Document section:
__________________________________________________

Cognitive deficits in alcohol dependence (AD) have been observed, poorer verbal ability being among the most consistent findings. Genetic factors influence both cognitive ability and AD, but whether these influences overlap is not known.


A subset of 602 monozygotic (MZ) and dizygotic (DZ) twins from FinnTwin16, a population-based study of Finnish twins, was used to study the associations of verbal ability with DSM-III-R diagnosis and symptoms of AD, the maximum number of drinks consumed in a 24-h period, and the Rutgers Alcohol Problem Index (RAPI) scores. These twins, most of them selected for within-pair discordance or concordance for their RAPI scores at age 18.5 years, were studied with neuropsychological tests and interviewed with the Semi-Structured Assessment for the Genetics of Alcoholism (SSAGA) in young adulthood (mean age 26.2 years, range 23-30 years).


All alcohol problem measures were associated with lower scores on the Vocabulary subtest of the Wechsler Adult Intelligence Scale - Revised (WAIS-R), a measure of verbal ability. In bivariate genetic models, Vocabulary and the alcohol problem measures had moderate heritabilities (0.54-0.72), and their covariation could be explained by correlated genetic influences (genetic correlations -0.20 to -0.31).


Poorer verbal ability and AD have partly overlapping biological etiology. The genetic and environmental influences on the development of cognitive abilities, alcohol problems and risk factors for AD should be studied further with prospective longitudinal designs.

__________________________________________________

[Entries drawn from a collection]

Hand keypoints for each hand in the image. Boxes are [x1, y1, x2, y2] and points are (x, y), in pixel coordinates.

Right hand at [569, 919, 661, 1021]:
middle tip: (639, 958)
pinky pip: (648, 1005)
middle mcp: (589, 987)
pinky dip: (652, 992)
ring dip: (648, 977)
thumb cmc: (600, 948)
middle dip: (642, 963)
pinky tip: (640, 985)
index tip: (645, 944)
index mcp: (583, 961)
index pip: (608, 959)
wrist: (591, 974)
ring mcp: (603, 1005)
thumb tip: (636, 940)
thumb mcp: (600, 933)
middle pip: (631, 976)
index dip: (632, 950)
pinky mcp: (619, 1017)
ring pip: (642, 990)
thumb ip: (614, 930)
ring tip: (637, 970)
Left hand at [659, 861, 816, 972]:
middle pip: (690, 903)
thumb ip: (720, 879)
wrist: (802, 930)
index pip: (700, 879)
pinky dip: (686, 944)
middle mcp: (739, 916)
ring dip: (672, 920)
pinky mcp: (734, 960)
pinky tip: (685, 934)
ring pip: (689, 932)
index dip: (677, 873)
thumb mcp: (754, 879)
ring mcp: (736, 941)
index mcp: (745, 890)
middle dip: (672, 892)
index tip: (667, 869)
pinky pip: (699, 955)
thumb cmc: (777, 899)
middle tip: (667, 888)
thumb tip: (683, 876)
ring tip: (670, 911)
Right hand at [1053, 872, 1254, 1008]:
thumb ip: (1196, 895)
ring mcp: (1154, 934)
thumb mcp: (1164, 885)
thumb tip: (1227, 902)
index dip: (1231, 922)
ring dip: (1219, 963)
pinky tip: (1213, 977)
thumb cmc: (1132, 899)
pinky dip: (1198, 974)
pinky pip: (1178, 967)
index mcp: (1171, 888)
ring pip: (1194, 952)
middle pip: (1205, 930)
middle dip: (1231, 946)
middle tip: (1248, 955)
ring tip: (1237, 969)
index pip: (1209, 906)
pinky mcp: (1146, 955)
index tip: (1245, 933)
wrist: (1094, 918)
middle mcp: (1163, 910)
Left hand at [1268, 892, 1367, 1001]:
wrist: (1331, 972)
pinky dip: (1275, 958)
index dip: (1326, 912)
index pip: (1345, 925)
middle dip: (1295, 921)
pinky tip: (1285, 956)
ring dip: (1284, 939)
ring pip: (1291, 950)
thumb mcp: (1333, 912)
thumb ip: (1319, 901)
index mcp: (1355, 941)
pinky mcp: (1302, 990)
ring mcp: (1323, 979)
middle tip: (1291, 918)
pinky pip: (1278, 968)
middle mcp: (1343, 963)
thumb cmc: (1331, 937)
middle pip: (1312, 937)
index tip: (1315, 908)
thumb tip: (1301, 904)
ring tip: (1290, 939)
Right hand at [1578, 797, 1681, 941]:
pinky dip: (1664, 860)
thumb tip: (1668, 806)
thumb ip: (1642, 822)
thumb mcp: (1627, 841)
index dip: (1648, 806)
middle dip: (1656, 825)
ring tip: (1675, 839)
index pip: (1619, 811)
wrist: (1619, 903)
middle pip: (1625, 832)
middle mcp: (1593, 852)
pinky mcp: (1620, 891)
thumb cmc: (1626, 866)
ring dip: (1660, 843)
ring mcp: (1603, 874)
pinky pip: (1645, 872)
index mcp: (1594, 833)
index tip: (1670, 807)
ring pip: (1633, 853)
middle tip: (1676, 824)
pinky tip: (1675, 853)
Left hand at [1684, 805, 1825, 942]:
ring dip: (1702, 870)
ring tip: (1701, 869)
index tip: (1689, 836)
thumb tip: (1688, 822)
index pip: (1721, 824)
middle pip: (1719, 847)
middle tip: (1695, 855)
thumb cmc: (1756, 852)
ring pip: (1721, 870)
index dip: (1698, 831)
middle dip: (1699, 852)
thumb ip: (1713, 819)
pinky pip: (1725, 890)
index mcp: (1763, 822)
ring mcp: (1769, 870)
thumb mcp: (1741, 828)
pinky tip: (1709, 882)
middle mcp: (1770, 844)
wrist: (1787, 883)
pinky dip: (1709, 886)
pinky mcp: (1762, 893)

__________________________________________________

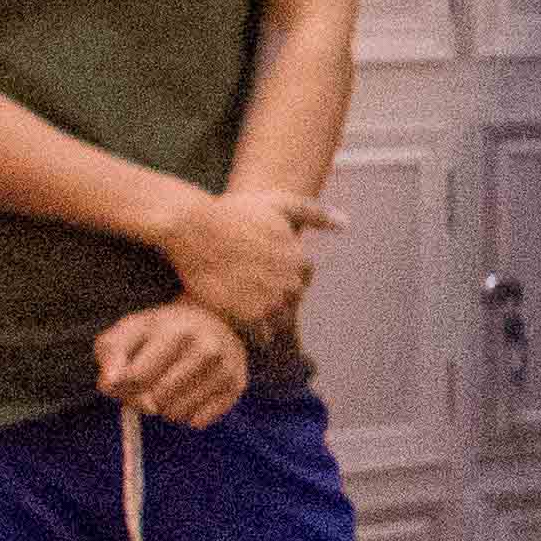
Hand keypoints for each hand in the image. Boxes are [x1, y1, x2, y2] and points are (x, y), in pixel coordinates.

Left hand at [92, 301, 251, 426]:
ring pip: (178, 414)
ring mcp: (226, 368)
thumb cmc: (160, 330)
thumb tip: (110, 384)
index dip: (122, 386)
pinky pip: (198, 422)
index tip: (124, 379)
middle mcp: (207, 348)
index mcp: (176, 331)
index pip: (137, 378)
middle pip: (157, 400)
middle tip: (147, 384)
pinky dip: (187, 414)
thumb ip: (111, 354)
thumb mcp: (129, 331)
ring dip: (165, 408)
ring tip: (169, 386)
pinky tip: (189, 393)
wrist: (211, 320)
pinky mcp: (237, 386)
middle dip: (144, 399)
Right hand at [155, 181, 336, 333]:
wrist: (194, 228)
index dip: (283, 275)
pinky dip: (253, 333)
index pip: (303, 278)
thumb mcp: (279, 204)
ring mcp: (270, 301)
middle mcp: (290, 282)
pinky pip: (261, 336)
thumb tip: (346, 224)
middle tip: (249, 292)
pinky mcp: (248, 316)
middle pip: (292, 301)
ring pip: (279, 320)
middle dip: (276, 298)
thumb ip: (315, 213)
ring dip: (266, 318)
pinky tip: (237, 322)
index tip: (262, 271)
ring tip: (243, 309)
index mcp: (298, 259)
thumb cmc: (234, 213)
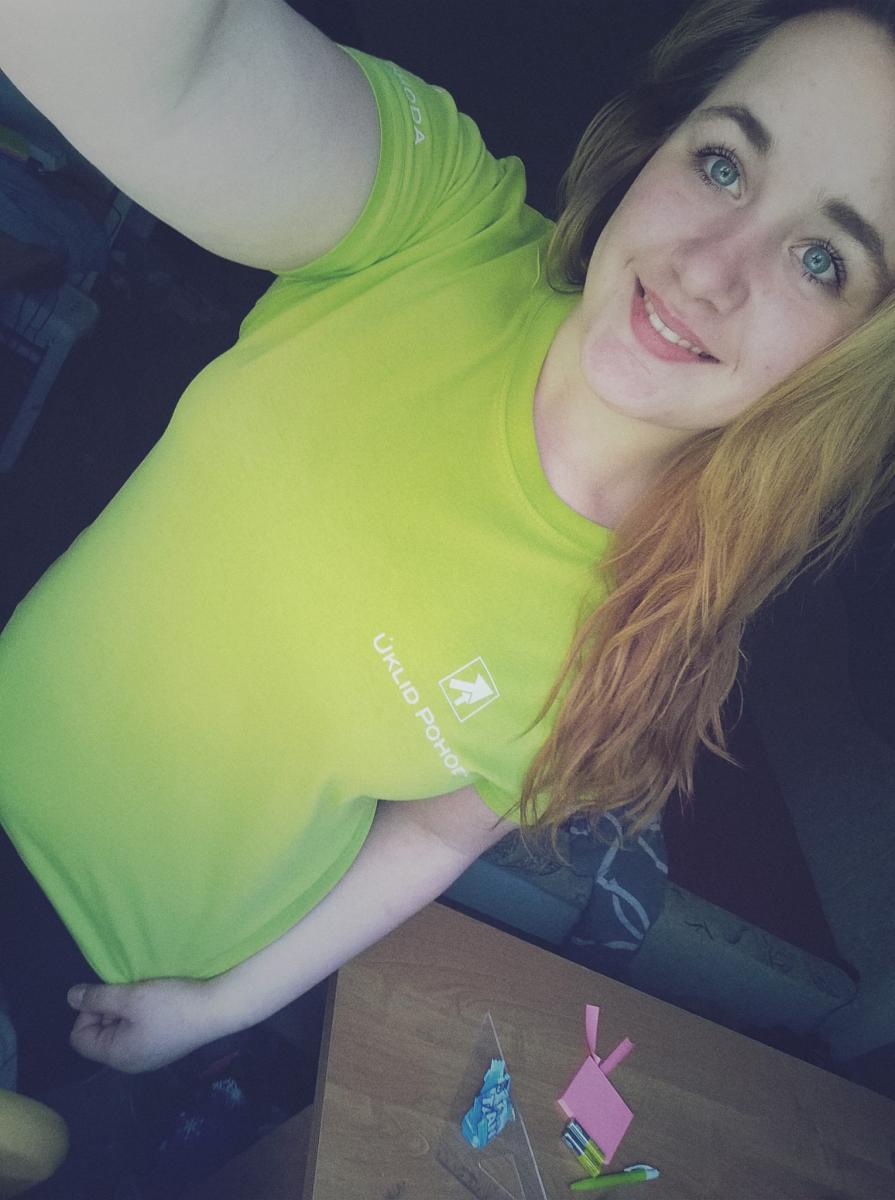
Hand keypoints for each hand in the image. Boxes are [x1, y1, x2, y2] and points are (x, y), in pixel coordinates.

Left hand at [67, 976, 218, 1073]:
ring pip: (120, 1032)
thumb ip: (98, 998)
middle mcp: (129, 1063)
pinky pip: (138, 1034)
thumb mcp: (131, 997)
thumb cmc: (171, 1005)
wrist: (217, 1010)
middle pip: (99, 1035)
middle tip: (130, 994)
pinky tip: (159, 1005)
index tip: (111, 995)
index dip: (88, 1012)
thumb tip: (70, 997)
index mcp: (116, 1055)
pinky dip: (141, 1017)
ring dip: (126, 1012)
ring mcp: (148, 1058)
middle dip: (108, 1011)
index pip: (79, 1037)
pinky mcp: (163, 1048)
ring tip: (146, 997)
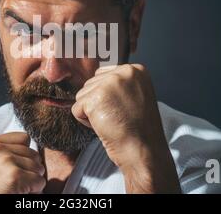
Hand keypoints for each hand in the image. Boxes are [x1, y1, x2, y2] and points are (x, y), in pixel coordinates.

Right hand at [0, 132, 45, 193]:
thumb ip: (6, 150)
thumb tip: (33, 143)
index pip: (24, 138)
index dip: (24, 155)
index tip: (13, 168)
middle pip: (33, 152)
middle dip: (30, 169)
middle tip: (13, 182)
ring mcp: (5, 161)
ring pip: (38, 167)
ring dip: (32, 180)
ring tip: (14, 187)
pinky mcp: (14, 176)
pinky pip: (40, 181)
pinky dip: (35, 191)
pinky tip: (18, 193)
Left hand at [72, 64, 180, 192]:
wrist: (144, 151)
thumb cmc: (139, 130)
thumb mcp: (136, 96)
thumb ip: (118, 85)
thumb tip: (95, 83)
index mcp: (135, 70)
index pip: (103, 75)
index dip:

__________________________________________________

Exercise brief:
Set down the portion of the passage on verbal ability and alcohol dependence above from "A subset of" up to and including "range 23-30 years).", word for word.

Response to this task:
A subset of 602 monozygotic (MZ) and dizygotic (DZ) twins from FinnTwin16, a population-based study of Finnish twins, was used to study the associations of verbal ability with DSM-III-R diagnosis and symptoms of AD, the maximum number of drinks consumed in a 24-h period, and the Rutgers Alcohol Problem Index (RAPI) scores. These twins, most of them selected for within-pair discordance or concordance for their RAPI scores at age 18.5 years, were studied with neuropsychological tests and interviewed with the Semi-Structured Assessment for the Genetics of Alcoholism (SSAGA) in young adulthood (mean age 26.2 years, range 23-30 years).